• [EXCERPTED RECORDS]:

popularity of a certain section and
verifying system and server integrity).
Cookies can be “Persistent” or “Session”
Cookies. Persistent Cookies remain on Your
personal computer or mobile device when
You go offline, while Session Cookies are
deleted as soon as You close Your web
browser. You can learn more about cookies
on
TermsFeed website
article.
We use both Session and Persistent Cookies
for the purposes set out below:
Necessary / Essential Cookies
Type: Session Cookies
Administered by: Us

• [AIM OF THE EXERCISE]:
Write out the line containing "We use both Session and Persistent Cookies" and every line after it through the end of the entries. Keep each one exactly as it is, and add nothing.

• [RESPONSE FOR THIS EXERCISE]:
We use both Session and Persistent Cookies
for the purposes set out below:
Necessary / Essential Cookies
Type: Session Cookies
Administered by: Us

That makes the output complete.